Matty Nicholson

Personal information
- Full name: Matthew Nicholson
- Born: 18 July 2003 (age 23) Halifax, West Yorkshire, England
- Height: 185 cm (6 ft 1 in)
- Weight: 100 kg (15 st 10 lb)

Playing information
- Position: Second-row
Club
| Years | Team | Pld | T | G | FG | P |
| 2021–22 | Wigan Warriors | 1 | 2 | 0 | 0 | 8 |
| 2021(loan) | → Newcastle Thunder | 1 | 0 | 0 | 0 | 0 |
| 2022(loan) | → Newcastle Thunder | 9 | 1 | 0 | 0 | 4 |
| 2022–24 | Warrington Wolves | 50 | 17 | 0 | 0 | 68 |
| 2025– | Canberra Raiders | 16 | 6 | 0 | 0 | 24 |
|  | Total | 77 | 26 | 0 | 0 | 104 |
Representative
| Years | Team | Pld | T | G | FG | P |
| 2022– | England Knights | 1 | 0 | 0 | 0 | 0 |
| 2023– | England | 2 | 1 | 0 | 0 | 4 |
- Source: As of 5 September 2026

= Matty Nicholson =

England international rugby league footballer (born 2003)

Matthew Nicholson (born 18 July 2003) is an English professional rugby league footballer who plays as a forward for the Canberra Raiders in the National Rugby League.

==Background==
Born on 18 July 2003, in Halifax, West Yorkshire, Nicholson played his amateur rugby league for Siddal.

==Playing career==
===Wigan===
Nicholson started his professional career at Wigan Warriors. He made his senior debut in 2021 on loan at Newcastle Thunder, and was loaned out again to the club at the start of the 2022 season.
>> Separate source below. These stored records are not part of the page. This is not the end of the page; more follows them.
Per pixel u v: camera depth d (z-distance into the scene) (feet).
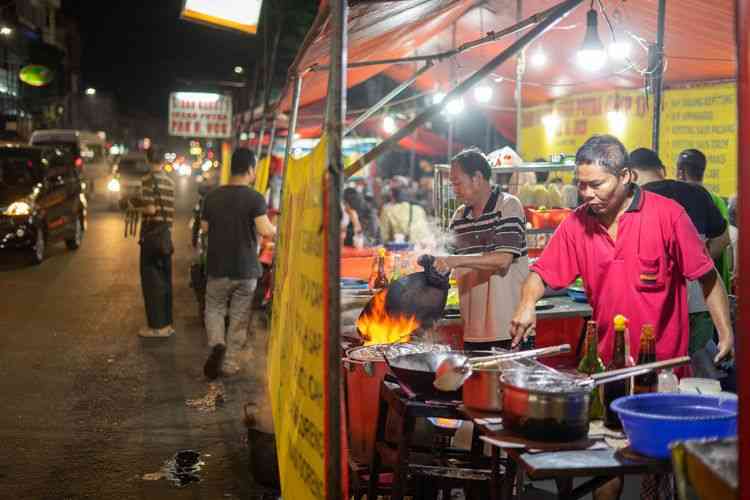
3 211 50.42
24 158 54.29
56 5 184.55
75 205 59.52
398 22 19.01
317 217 9.46
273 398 14.14
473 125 67.10
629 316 12.26
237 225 25.70
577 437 9.24
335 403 8.77
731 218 23.82
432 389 11.30
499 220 16.47
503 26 31.30
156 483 17.81
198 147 161.48
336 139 8.88
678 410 9.38
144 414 22.57
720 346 11.98
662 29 22.13
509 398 9.45
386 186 59.06
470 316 16.87
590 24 22.03
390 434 13.75
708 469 7.00
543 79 40.04
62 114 181.57
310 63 19.57
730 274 21.66
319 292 9.21
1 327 33.45
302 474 10.07
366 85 62.23
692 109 35.99
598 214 12.45
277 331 14.52
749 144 6.58
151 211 31.68
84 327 33.78
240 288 26.00
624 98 40.01
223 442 20.40
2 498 16.89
In May 2022, Nicholson made his Super League debut for Wigan, scoring two tries in a 22–32 defeat against Huddersfield Giants.

===Warrington===
In June 2022, Warrington Wolves announced the signing of Nicholson on a three-and-a-half-year contract. Nicholson played 18 games for Warrington in the 2023 Super League season as Warrington finished sixth on the table and qualified for the playoffs. He played in the clubs elimination playoff loss against St Helens. On 8 June 2024, Nicholson played in Warrington's 2024 Challenge Cup final loss against Wigan.

===Canberra Raiders===
On 12 July 2024, it was reported that he had signed for Canberra in the NRL on a three-year deal. In round 2 of the 2025 NRL season, Nicholson made his club debut for Canberra and scored two tries as they defeated Brisbane 32-22.
Nicholson played 11 matches for Canberra in the 2025 NRL season as the club claimed the Minor Premiership.
Nicholson was limited to just five appearances for Canberra in the 2026 NRL season as the club finished 11th on the table and missed the finals.